MeiZhongTai

Wednesday, October 12, 2005

The Eight Submarines

The special budget that would allow Taiwan to purchase numerous significant weapon systems from the United States is once again being discussed in the news and blogosphere. Michael Turton of The View from Taiwan reports that PACOM commander Admiral William Fallon has recommended that the submarines be removed from the special budget in order to facilitate its passage. That does not appear to be the case. From the Washington Times article under discussion:
The officers said the commander of the U.S. Pacific Command, Adm.
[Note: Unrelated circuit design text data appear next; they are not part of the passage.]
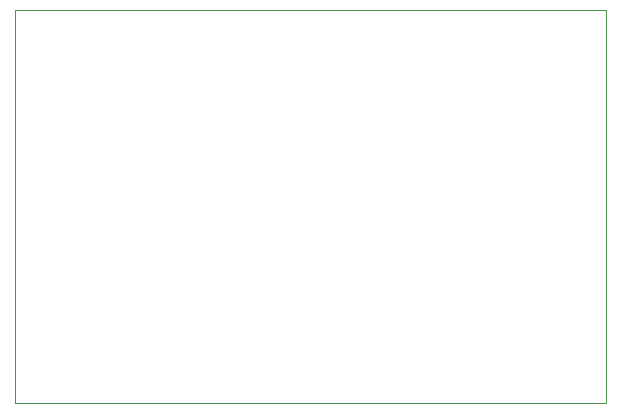
<source format=gbr>
G04 #@! TF.GenerationSoftware,KiCad,Pcbnew,(5.1.0-0)*
G04 #@! TF.CreationDate,2019-04-29T17:32:57-05:00*
G04 #@! TF.ProjectId,splitflap-pcb,73706c69-7466-46c6-9170-2d7063622e6b,rev?*
G04 #@! TF.SameCoordinates,Original*
G04 #@! TF.FileFunction,Profile,NP*
%FSLAX46Y46*%
G04 Gerber Fmt 4.6, Leading zero omitted, Abs format (unit mm)*
G04 Created by KiCad (PCBNEW (5.1.0-0)) date 2019-04-29 17:32:57*
%MOMM*%
%LPD*%
G04 APERTURE LIST*
%ADD10C,0.050000*%
G04 APERTURE END LIST*
D10*
X150000000Y-133300000D02*
X150000000Y-100000000D01*
X100000000Y-133300000D02*
X150000000Y-133300000D01*
X100000000Y-100000000D02*
X150000000Y-100000000D01*
X100000000Y-100000000D02*
X100000000Y-133300000D01*
M02*

</source>
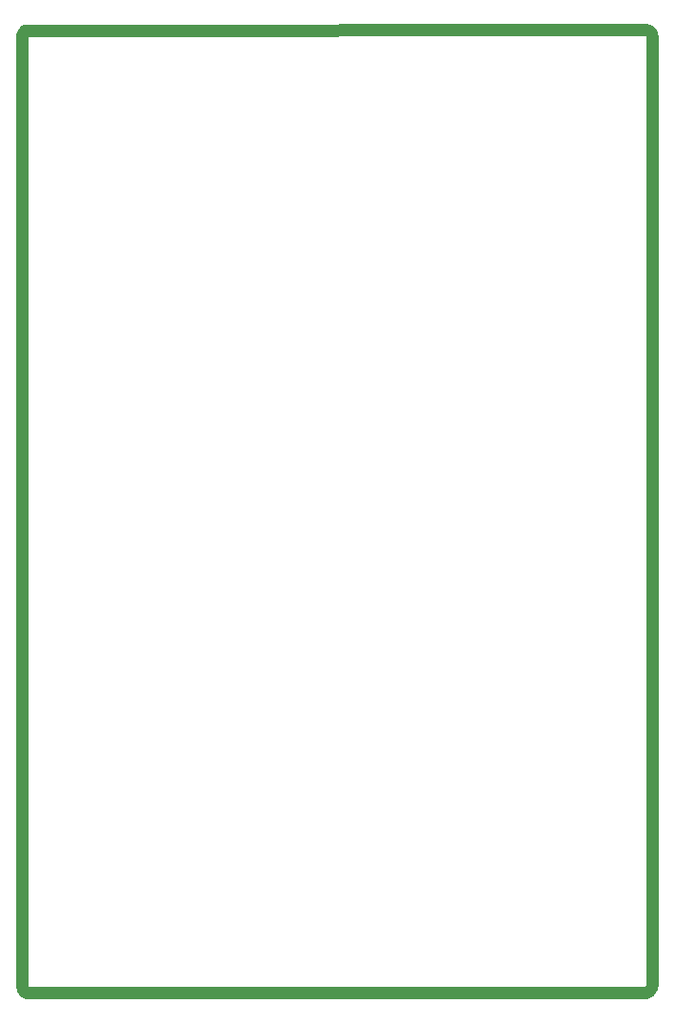
<source format=gko>
G04 Layer_Color=16720538*
%FSLAX24Y24*%
%MOIN*%
G70*
G01*
G75*
%ADD12C,0.0394*%
%ADD23C,0.0394*%
%ADD33C,0.0080*%
D12*
X31673Y43091D02*
G03*
X31476Y43287I-197J0D01*
G01*
X31673Y43091D02*
G03*
X31476Y43287I-197J0D01*
G01*
X31616Y9762D02*
G03*
X31673Y9902I-139J139D01*
G01*
X31615Y9762D02*
G03*
X31673Y9902I-139J139D01*
G01*
X31417Y9646D02*
G03*
X31557Y9703I0J197D01*
G01*
X9656Y43162D02*
G03*
X9646Y43138I24J-24D01*
G01*
X9655Y43162D02*
G03*
X9646Y43138I24J-24D01*
G01*
X31417Y9646D02*
G03*
X31557Y9703I0J197D01*
G01*
X9655Y43162D02*
G03*
X9646Y43138I24J-24D01*
G01*
Y9843D02*
G03*
X9843Y9646I197J0D01*
G01*
X9646Y9843D02*
G03*
X9843Y9646I197J0D01*
G01*
X31673Y9902D02*
Y43091D01*
X31615Y9762D02*
X31616Y9762D01*
X31596Y9743D02*
X31615Y9762D01*
X31596Y9743D02*
X31596Y9743D01*
X31596Y9743D02*
X31596Y9743D01*
X31557Y9703D02*
X31596Y9743D01*
X31557Y9703D02*
X31557Y9703D01*
X9761Y43268D02*
X31476Y43287D01*
X9655Y43162D02*
X9761Y43268D01*
X9843Y9646D02*
X31417D01*
X9646Y9843D02*
Y43138D01*
D23*
X31596Y9743D02*
D03*
X31596Y9743D02*
D03*
X9703Y43210D02*
D03*
X9703Y43210D02*
D03*
X9703Y43210D02*
D03*
X9703Y43210D02*
D03*
X9761Y43268D02*
D03*
D33*
X31870Y43091D02*
G03*
X31476Y43484I-394J0D01*
G01*
X31755Y9623D02*
G03*
X31870Y9902I-279J279D01*
G01*
X31417Y9449D02*
G03*
X31696Y9564I0J394D01*
G01*
X9761Y43465D02*
G03*
X9689Y43451I0J-197D01*
G01*
D02*
G03*
X9624Y43409I72J-183D01*
G01*
X9689Y43451D02*
G03*
X9624Y43409I72J-183D01*
G01*
X9449Y9843D02*
G03*
X9843Y9449I394J0D01*
G01*
X9513Y43299D02*
G03*
X9449Y43139I166J-160D01*
G01*
X31870Y43091D02*
G03*
X31476Y43484I-394J0D01*
G01*
X31755Y9623D02*
G03*
X31870Y9902I-279J279D01*
G01*
X31417Y9449D02*
G03*
X31696Y9564I0J394D01*
G01*
X9761Y43465D02*
G03*
X9689Y43451I0J-197D01*
G01*
D02*
G03*
X9624Y43409I72J-183D01*
G01*
X9689Y43451D02*
G03*
X9624Y43409I72J-183D01*
G01*
X9449Y9843D02*
G03*
X9843Y9449I394J0D01*
G01*
X9513Y43299D02*
G03*
X9449Y43139I166J-160D01*
G01*
X31755Y9623D02*
G03*
X31870Y9902I-279J279D01*
G01*
Y43091D02*
G03*
X31476Y43484I-394J0D01*
G01*
X31417Y9449D02*
G03*
X31696Y9564I0J394D01*
G01*
X9840Y43465D02*
G03*
X9564Y43349I2J-394D01*
G01*
X9564Y43349D02*
G03*
X9449Y43073I279J-279D01*
G01*
X9449Y9843D02*
G03*
X9843Y9449I394J0D01*
G01*
X31870Y9902D02*
Y43091D01*
X9761Y43465D02*
X31476Y43484D01*
X9689Y43451D02*
X9761Y43465D01*
X31696Y9564D02*
X31755Y9623D01*
X9843Y9449D02*
X31417D01*
X9624Y43409D02*
X9761Y43465D01*
X9516Y43302D02*
X9622Y43407D01*
X9449Y9843D02*
Y43138D01*
X31870Y9902D02*
Y43091D01*
X9761Y43465D02*
X31476Y43484D01*
X9689Y43451D02*
X9761Y43465D01*
X31696Y9564D02*
X31755Y9623D01*
X9843Y9449D02*
X31417D01*
X9624Y43409D02*
X9761Y43465D01*
X9516Y43302D02*
X9622Y43407D01*
X9449Y9843D02*
Y43138D01*
X31870Y9902D02*
Y43091D01*
X31696Y9564D02*
X31755Y9623D01*
X9843Y9449D02*
X31417D01*
X9842Y43465D02*
X31476Y43484D01*
X9449Y9843D02*
Y43071D01*
M02*

</source>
William J. Fallon, had encouraged Taiwan to strengthen its defenses with increased spending, a better command structure, more joint training, and defensive missiles, mines and helicopters.

After studying Taiwan's defenses, the U.S. officers said, the admiral has urged the Taiwanese forces to acquire more missiles for their fighter-interceptor jet aircraft, ground-based anti-aircraft missiles, attack helicopters and mines to defend the beaches against amphibious invaders and transport helicopters to move troops against invading paratroopers.

The officers suggested that the arms package featuring offensive weapons such as diesel-electric submarines, anti-submarine patrol planes and destroyers, which the Bush administration offered to sell Taiwan in 2001, be allowed to fade away.
"The officers" in question are anonymous "Senior officers of the U.S. Pacific Command" not Admiral Fallon. It is not inconceivable that Fallon supports cutting the submarines given his background (he is a career naval aviator), but that isn't what the article says.

On the call to cut the subs from the special budget, Turton comments:
It's high time senior US decisionmakers started talking sense on this topic. Subs are useless as deterrents for invasion -- especially when they will arrive in dribs and drabs over 10 years, making a grand total of 8. Pundits often quote "But the best weapon to hunt another sub with is a sub" without really thinking through the implications. HINT: If we're subhunting, which nation do you want to be -- the one that operates dozens of subs, or the one that operates eight? The fact is that this axiom is a two-edged sword, and the Chinese side is a lot sharper.

As I am one of the "pundits" in question (see my previous post), allow me to defend the submarine purchase. Not buying new submarines surrenders control of everything under the sea to China (although Taiwan could still conduct anti-submarine warfare from the surface or sky). China currently has the world's largest submarine force (55 submarines), if not the most potent (America's 54 nuclear submarines are far more capable), and is still growing rapidly even as it retires its older Romeos. Surrendering everything subsurface waters isn't particularly wise. To put it mildly, I wouldn't want to be in a surface ship when the opponent is dominant underneath me. Submariners have a saying:
There are two types of ships: submarines and targets.
Turton advocates reallocating the money for submarines to fighters, but the point remains that there is no money for the subs hence the current standstill. I would advocate fixing weaknesses before maximizing strengths, even though both are certainly important.